Civil society groups welcomed the bill in principle but stressed that implementation would determine its impact.

“The real test is whether it results in timely, complete, standardized machine-readable releases that let citizens, media, and oversight groups compare versions and understand what changed, not just view documents,” Eunice Gayle Tanilon, a technical analyst at the People’s Budget Coalition, said in a Viber message.

She warned that previous transparency portals have sometimes become compliance exercises, with data that are technically public but difficult to analyze.

While blockchain can secure records, it cannot verify whether the data entered is accurate or complete. DOST-ASTI officials said AI could help flag anomalies, unusual spending patterns or inconsistencies.

“That’s the power of combining transparency with AI technology,” said March T. Tulali, ASTI science and research specialist I, said via Zoom. “These are the guardrails we can put in place if someone tries to input false data.”

Large language models (LLM) could also help the public query budget data more easily.
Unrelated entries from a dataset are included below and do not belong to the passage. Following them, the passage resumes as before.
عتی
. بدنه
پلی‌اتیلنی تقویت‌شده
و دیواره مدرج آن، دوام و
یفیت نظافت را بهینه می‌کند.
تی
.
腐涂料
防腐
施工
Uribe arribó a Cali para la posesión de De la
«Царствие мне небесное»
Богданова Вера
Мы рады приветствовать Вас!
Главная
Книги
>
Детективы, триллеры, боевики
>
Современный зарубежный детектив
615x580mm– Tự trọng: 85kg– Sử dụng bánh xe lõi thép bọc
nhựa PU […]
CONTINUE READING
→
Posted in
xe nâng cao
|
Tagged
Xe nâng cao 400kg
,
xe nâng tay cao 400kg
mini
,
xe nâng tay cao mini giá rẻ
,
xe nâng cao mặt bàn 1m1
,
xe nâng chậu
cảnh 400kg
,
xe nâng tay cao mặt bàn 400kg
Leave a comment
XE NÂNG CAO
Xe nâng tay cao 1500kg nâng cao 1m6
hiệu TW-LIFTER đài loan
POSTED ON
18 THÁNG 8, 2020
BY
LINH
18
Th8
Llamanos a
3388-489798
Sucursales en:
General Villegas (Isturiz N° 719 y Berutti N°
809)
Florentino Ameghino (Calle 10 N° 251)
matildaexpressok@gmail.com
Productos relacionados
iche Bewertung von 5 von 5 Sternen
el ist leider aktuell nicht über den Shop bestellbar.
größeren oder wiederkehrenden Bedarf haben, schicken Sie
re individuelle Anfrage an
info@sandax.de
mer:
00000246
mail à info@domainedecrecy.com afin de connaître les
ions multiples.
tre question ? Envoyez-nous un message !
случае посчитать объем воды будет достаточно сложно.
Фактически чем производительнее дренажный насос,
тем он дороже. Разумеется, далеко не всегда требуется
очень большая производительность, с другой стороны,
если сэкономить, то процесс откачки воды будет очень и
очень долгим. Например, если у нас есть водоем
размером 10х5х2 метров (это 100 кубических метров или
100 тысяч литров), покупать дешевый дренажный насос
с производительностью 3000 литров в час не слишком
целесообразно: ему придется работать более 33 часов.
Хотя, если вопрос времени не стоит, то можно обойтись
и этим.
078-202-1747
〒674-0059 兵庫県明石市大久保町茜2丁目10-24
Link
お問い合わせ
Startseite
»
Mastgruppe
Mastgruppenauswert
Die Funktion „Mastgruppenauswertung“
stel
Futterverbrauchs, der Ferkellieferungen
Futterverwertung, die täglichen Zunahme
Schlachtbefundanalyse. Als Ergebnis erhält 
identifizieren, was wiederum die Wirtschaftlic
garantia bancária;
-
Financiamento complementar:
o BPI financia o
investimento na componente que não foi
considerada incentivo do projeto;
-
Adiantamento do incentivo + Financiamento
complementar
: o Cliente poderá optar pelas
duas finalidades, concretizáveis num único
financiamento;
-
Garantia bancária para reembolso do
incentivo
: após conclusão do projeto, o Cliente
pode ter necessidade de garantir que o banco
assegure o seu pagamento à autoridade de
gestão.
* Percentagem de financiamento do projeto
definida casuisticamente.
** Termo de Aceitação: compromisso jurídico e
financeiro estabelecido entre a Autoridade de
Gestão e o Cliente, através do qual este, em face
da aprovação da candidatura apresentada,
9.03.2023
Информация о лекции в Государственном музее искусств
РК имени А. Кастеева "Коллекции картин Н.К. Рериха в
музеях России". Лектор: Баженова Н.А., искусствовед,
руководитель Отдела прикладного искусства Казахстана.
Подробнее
Mr. Aquino said the CADENA platform would be interoperable with digital systems, including widely used LLMs.

DoST has developed its own model, iTanong, which Mr. Peramo said could be adopted across agencies and made accessible to citizens.

Beyond blockchain and AI, experts point to satellite imagery, drones and geotagging as tools for monitoring infrastructure projects.

Project DIME (Digital Imaging for Monitoring and Evaluation), launched in 2018 by DoST and DBM, used such technologies to track high-value projects. The program lapsed in 2021 after its agreement expired but was revived in 2023 in partnership with the Philippine Open Government Partnership.

The initiative drew renewed attention after hearings revealed that some flood control projects were reported as completed and paid despite limited or no physical progress.

By combining digital imaging with hazard mapping tools such as the University of the Philippines’ NOAH program, agencies aim to strengthen oversight of projects in remote or disaster-prone areas.

Despite optimism about digital reforms, stakeholders said technology cannot substitute for political will and institutional discipline.

“There are limitations, which is why it’s crucial to monitor the proper implementation of the bill to ensure it delivers results,” Ms. Tanilon said.

Mr. Peramo described full implementation as a “Herculean task,” noting that many agencies are at varying stages of digital readiness and might require capacity-building.

The People’s Budget Coalition added that in the Philippine context, even basic machine-readable datasets such as complete CSV (comma-separated values) files remain a challenge.

If agencies continue to rely on scanned PDFs or partial disclosures, they said, advanced tools like AI or blockchain will have limited impact.

“Technology only becomes a reform when it strengthens the full chain of transparency, participation, and accountability,” Ms. Tanilon said.

Ultimately, experts agree that digital systems can improve oversight, but sustained public engagement, clear rules, and consistent enforcement are crucial. Without these foundations, transparency efforts may lose momentum once public scrutiny fades, she added.